I would be very surprised to ever see Python recursion run faster then Python iteration. Try this implementation of maxmin, taking two values at a time.

def minmax(seq):

    def byTwos(seq):
        # yield values from sequence two at a time
        # if an odd number of values, just return
        # the last value twice (won't hurt minmax
        # evaluation)
        seq = iter(seq)
        while 1:
            last = next(seq)
            yield last,next(seq,last)

    seqByTwos = byTwos(seq)
    # initialize minval and maxval
    a,b = next(seqByTwos,(None,None))
    if a < b:
        minval,maxval = a,b
    else:
        minval,maxval = b,a

    # now walk the rest of the sequence
    for a,b in seqByTwos:
        if a < b:
            if a < minval:
                minval = a
            if b > maxval:
                maxval = b
        else:
            if b < minval:
                minval = b
            if a > maxval:
                maxval = a
    return minval, maxval

If you want to count comparisons, then pass a sequence of objects that implement __lt__ and __gt__, and have those methods update a global counter.

Question 2

As it turns out, there does seem to be a bug in your code or a mistake in your analysis—but it doesn't matter. I'll get to it at the end.

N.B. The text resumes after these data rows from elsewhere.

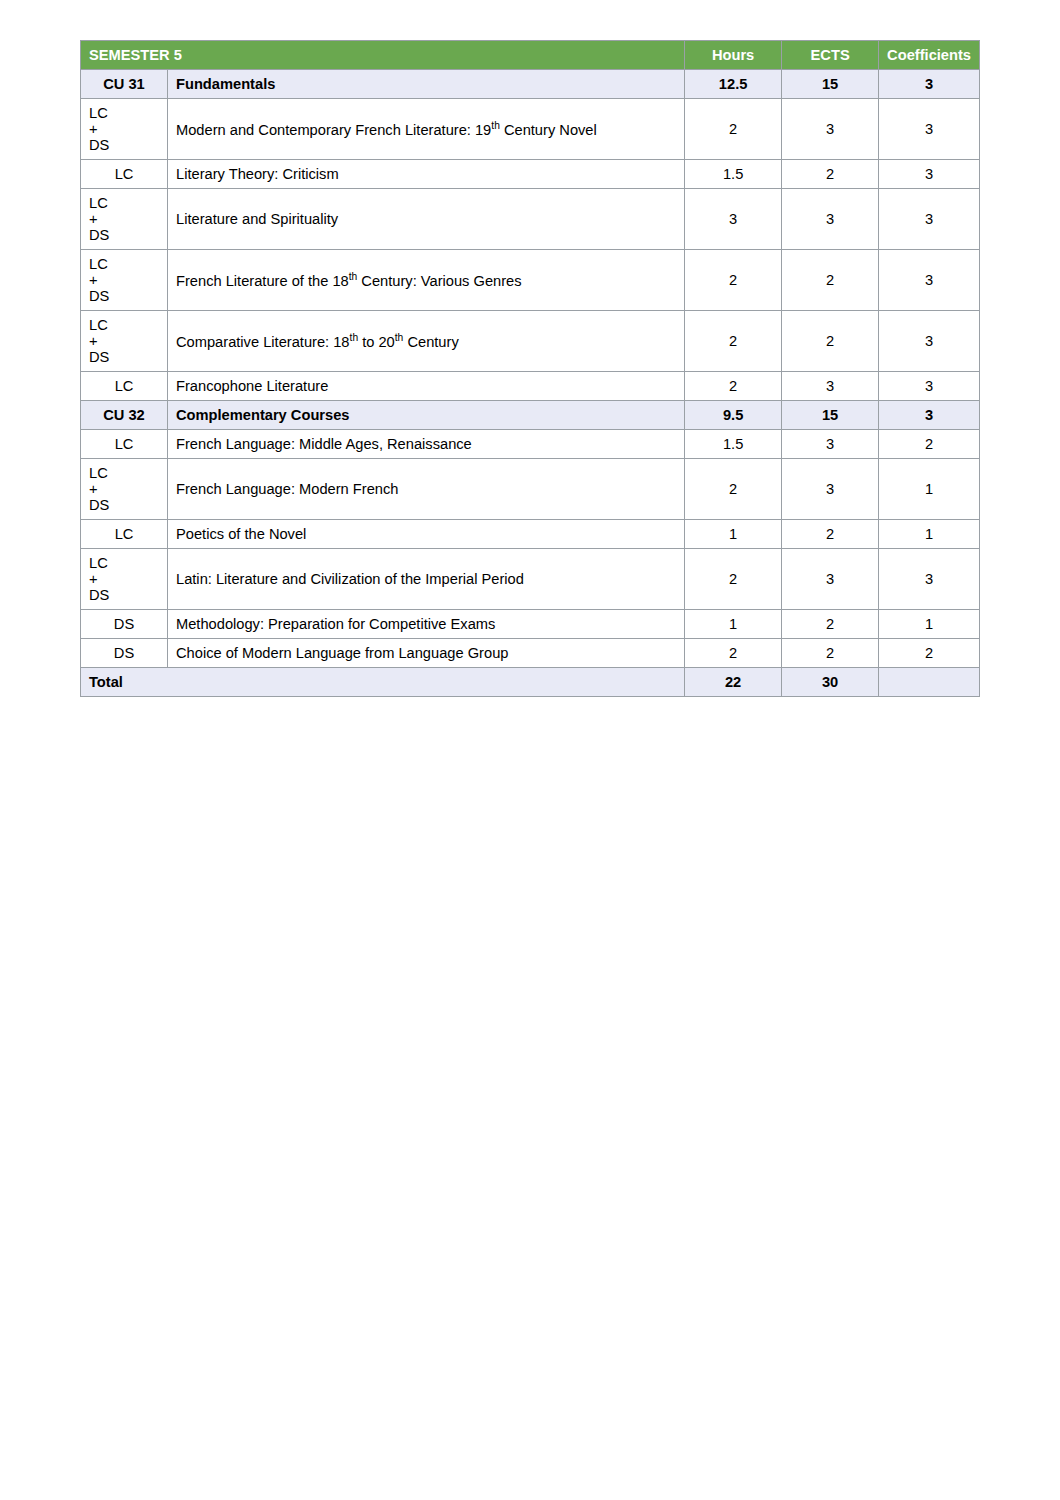| SEMESTER 5 | Hours | ECTS | Coefficients |
| CU 31 | Fundamentals | 12.5 | 15 | 3 |
| LC + DS | Modern and Contemporary French Literature: 19 th Century Novel | 2 | 3 | 3 |
| LC | Literary Theory: Criticism | 1.5 | 2 | 3 |
| LC + DS | Literature and Spirituality | 3 | 3 | 3 |
| LC + DS | French Literature of the 18 th Century: Various Genres | 2 | 2 | 3 |
| LC + DS | Comparative Literature: 18 th to 20 th Century | 2 | 2 | 3 |
| LC | Francophone Literature | 2 | 3 | 3 |
| CU 32 | Complementary Courses | 9.5 | 15 | 3 |
| LC | French Language: Middle Ages, Renaissance | 1.5 | 3 | 2 |
| LC + DS | French Language: Modern French | 2 | 3 | 1 |
| LC | Poetics of the Novel | 1 | 2 | 1 |
| LC + DS | Latin: Literature and Civilization of the Imperial Period | 2 | 3 | 3 |
| DS | Methodology: Preparation for Competitive Exams | 1 | 2 | 1 |
| DS | Choice of Modern Language from Language Group | 2 | 2 | 2 |
| Total | 22 | 30 | |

If you look at your results, it seems pretty clear that there's a constant difference of about 5x between the two. That implies that the algorithmic complexity of the second isn't any worse than the first, it's just got a much higher constant multiplier—you're doing the same number of steps, but each one is much more work.

It's possible that this is just an artifact of you testing such a narrow range, only a single factor of 10. But running your tests with a wider range of values, like this:

for i in 100, 1000, 10000, 100000, 1000000, 10000000:
    v = [random.random() for _ in range(i)]
    t1 = timeit.timeit(lambda: maxmin1(v), number=1)
    t2 = timeit.timeit(lambda: maxmin4(v, 0, len(v)), number=1)
    print('{:8}: {:.8f} {:.8f} (x{:.8f})'.format(i, t1, t2, t2/t1))

… you can see that the pattern holds up:

     100: 0.00002003 0.00010014 (x5.00000000)
    1000: 0.00017500 0.00080800 (x4.61716621)
   10000: 0.00172400 0.00821304 (x4.76393307)
  100000: 0.01630187 0.08839488 (x5.42237660)
 1000000: 0.17010999 0.76053309 (x4.47083153)
10000000: 1.77093697 8.32503319 (x4.70092010)

So, why the higher constant overhead in the second version? Well, the first version is just doing a simple for iteration, two comparisons, and 1 assignment for each element. The second is calling functions, building and exploding tuples, doing more comparisons, etc. That's bound to be slower. If you want to know why it's exactly 5x slower (or, actually, 15x slower, if you're doing 2n/3 steps instead of just 2n), you'll need to do some profiling, or at least look at the bytecode. But I don't think it's worth it.

The moral of the story is that there's a reason 2(n-1) and 2n/3-2 are both O(n): When you've got two different complexity classes, like O(n) and O(n**2), that will always make a difference for large n; when you've got two algorithms in the same class, the constants in the implementation (the cost of each step) can easily outweigh the constants in the step count.

Meanwhile, how can we verify the 2n/3-2 analysis? Simple, just add a global counter that you increment once for each call to maxmin4. Here are the expected and actual results:

     100:         65        127
    1000:        665       1023
   10000:       6665      11807
  100000:      66665     131071
 1000000:     666665    1048575
10000000:    6666665   11611391

But this just means you're doing about 2/3rds as many steps instead of about 1/3rd, so the constant cost of each steps is 7.5x rather than 15x. In the end, that doesn't really affect the analysis.

Question 3

Although the divide and conquer approach guarantees the minimum number of compares, the actual complexity of the program depends on the total number of operations performed in the program.

In your case, you do around 4 or 5 operations for about n/2 function calls ( leaf nodes of the binary tree of the function calls), and around 16 operations for the internal nodes ( counting all the assignments, arithmetic operations, comparisons,and tuple constructions). That sums up to around 10n total operations.

In the first program, the total number of operations are essentially 2.x*n (where x depends on the number of assignments performed) .

This, together with the relative simplicity of operations in program 1 over program 2 results in the factor of 5 observed in the two programs.

Also, the number of compares by the divide and conquer algorithm should be 3n/2, and not 2n/3.